The signature bypass is located in classes/jwt.php:

public static function verify($auth) {
  list($h64,$d64,$sign) = explode(".",$auth);
  if (!empty($sign) and (JWT::signature($h64.".".$d64) != $sign)) {
    die("Invalid Signature");
}

We can see that the application gets three elements from the $auth variable:

  • $h64.
  • $d64.
  • $sign.

Then it checks the signature $sign using: JWT::signature($h64.".".$d64) != $sign. However, it only checks the signature if one is provided: if (!empty($sign) and....

An attacker can provide a malicious $auth variable that doesn't contain a signature. This will allow them to bypass the signature mechanism.

An authentication bypass

The authentication bypass is based on a real vulnerability in the Play framework covered in another PentesterLab exercise: Play Session Injection.

Due to the weird JSON parser:

public static function parse_json($str) {
  $data = explode(",",rtrim(ltrim($str, '{'), '}'));
  $ret = array();
  foreach($data as $entry) {
    list($key, $value) =  explode(":",$entry);
    $key = rtrim(ltrim($key, '"'), '"');
    $value = rtrim(ltrim($value, '"'), '"');
    $ret[$key] = $value;
  }
  return $ret;
}

and the way the JSON is created:

$header = str_replace("=","",base64_encode('{"alg":"HS256","iat":'.time().'}'));
$token = "{";
foreach($data as $key=>$value) {
  $token.= '"'.$key.'":"'.$value.'",';
}
$token .= "}";

It's possible to create a malicious user named test","username":"admin to become the admin in the application.

An authorization bypass

The authorization bypass is very simple. When a file is uploaded, it gets saved in the directory: /files/[USERNAME]/[FILENAME]:

public static function addfile($user) {
  $file = "files/".$user."/".basename($_FILES["file"]["name"]);
  if (!preg_match("/\.pdf/", $file)) {
    return  "Only PDF are allowed";
  } elseif (!move_uploaded_file($_FILES["file"]["tmp_name"], $file)) {
    return "Sorry, there was an error uploading your file.";
  }

It's trivial for an attacker to guess [USERNAME] and [FILENAME] to gain access to other users' files. The developer should always implement some form of access control, or make the links impossible to guess.

A remote Code Execution

The RCE is located in the addfile function:

public static function addfile($user) {
  $file = "files/".$user."/".basename($_FILES["file"]["name"]);
  if (!preg_match("/\.pdf/", $file)) {
    return  "Only PDF are allowed";
  } elseif (!move_uploaded_file($_FILES["file"]["tmp_name"], $file)) {
    return "Sorry, there was an error uploading your file.";
  }

We already know that the uploaded files are stored in the web root. We can also see that the developer restricts the uploadable file type to PDF (.pdf). However, the regular expression is missing a $ to match the end of the string. As a result, it's possible for an attacker to upload a file named exec.pdf.php. As the file's extension is .php and the file is in the web root, it will get executed when accessed by the attacker.

Conclusion

This exercise showed you how to perform your first code review to find potential security issues.

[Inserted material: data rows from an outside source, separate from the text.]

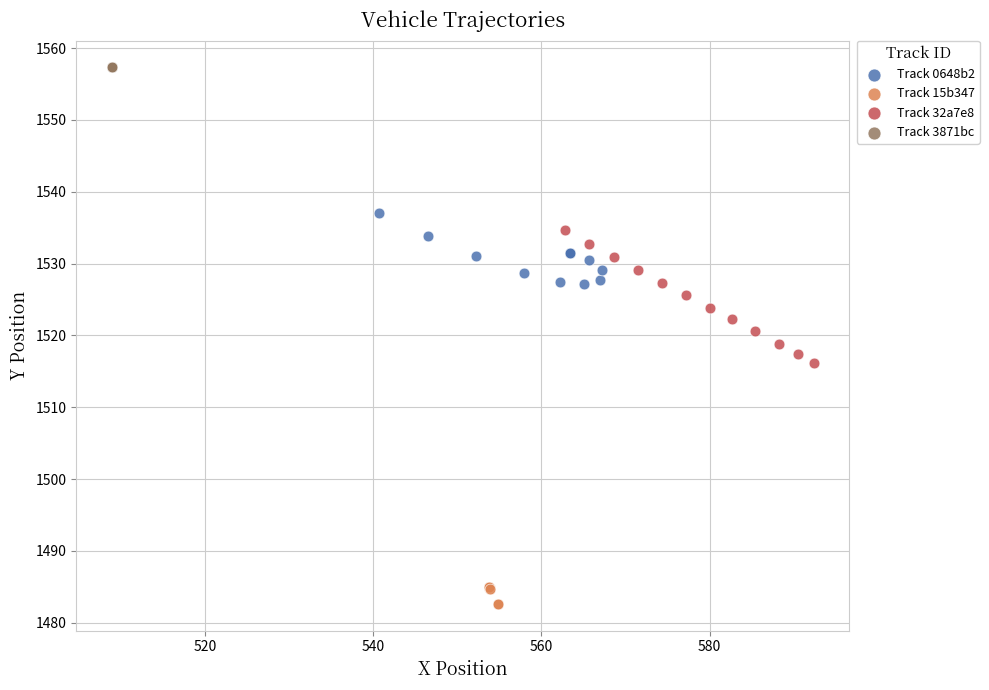

Which series reaches the minimum Y coordinate?

Track 15b347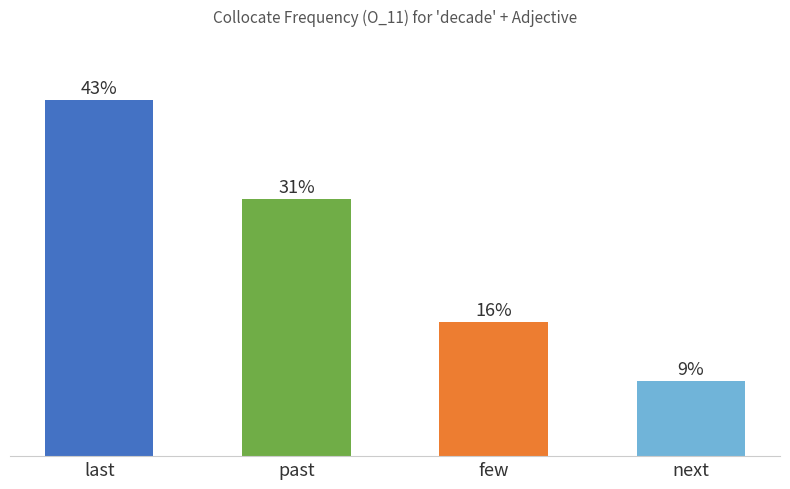

Does the chart contain any negative values?

No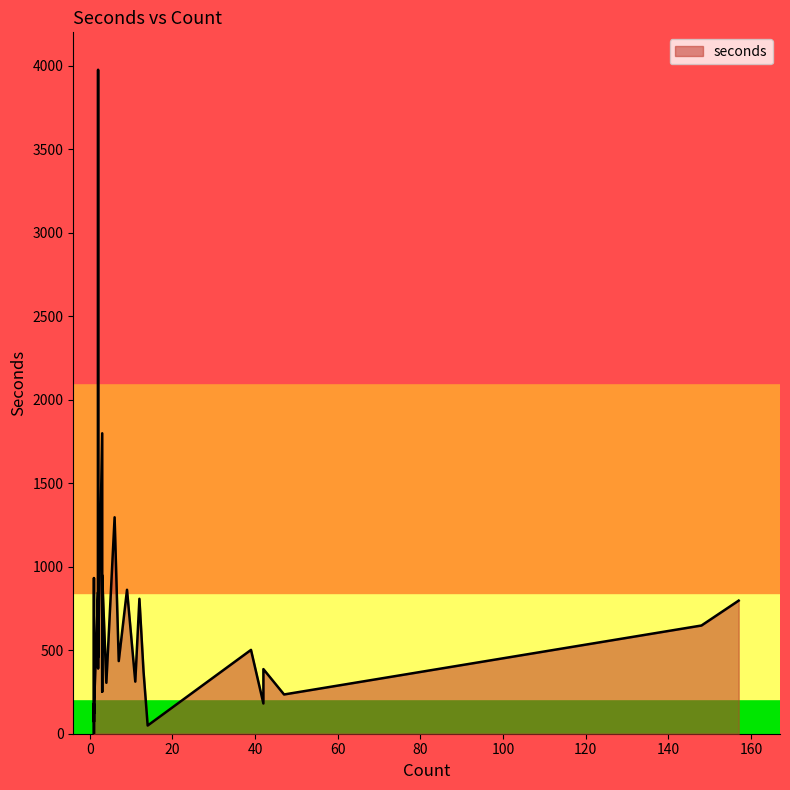

How many lines are shown in the chart?

1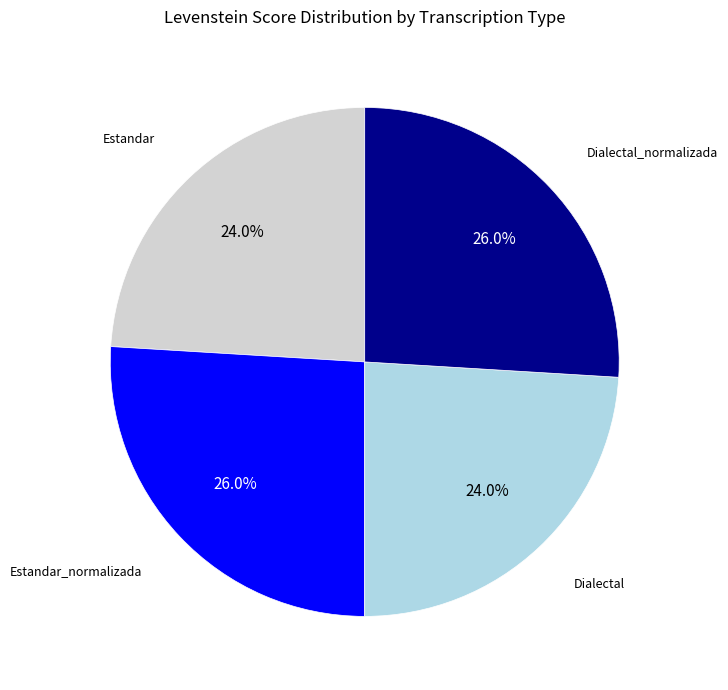

Does any single category account for the majority?

No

I hope the course provides you with enough information and the methodology to get started. As always with security, practice makes perfect. Try to regularly review some code, this could be from:

  • Changes/patches introduced to fix a CVE.
  • Applications you use every day.
  • Applications in a weird language.

Now it's time to apply what you've just learned!

I hope you enjoyed learning with PentesterLab.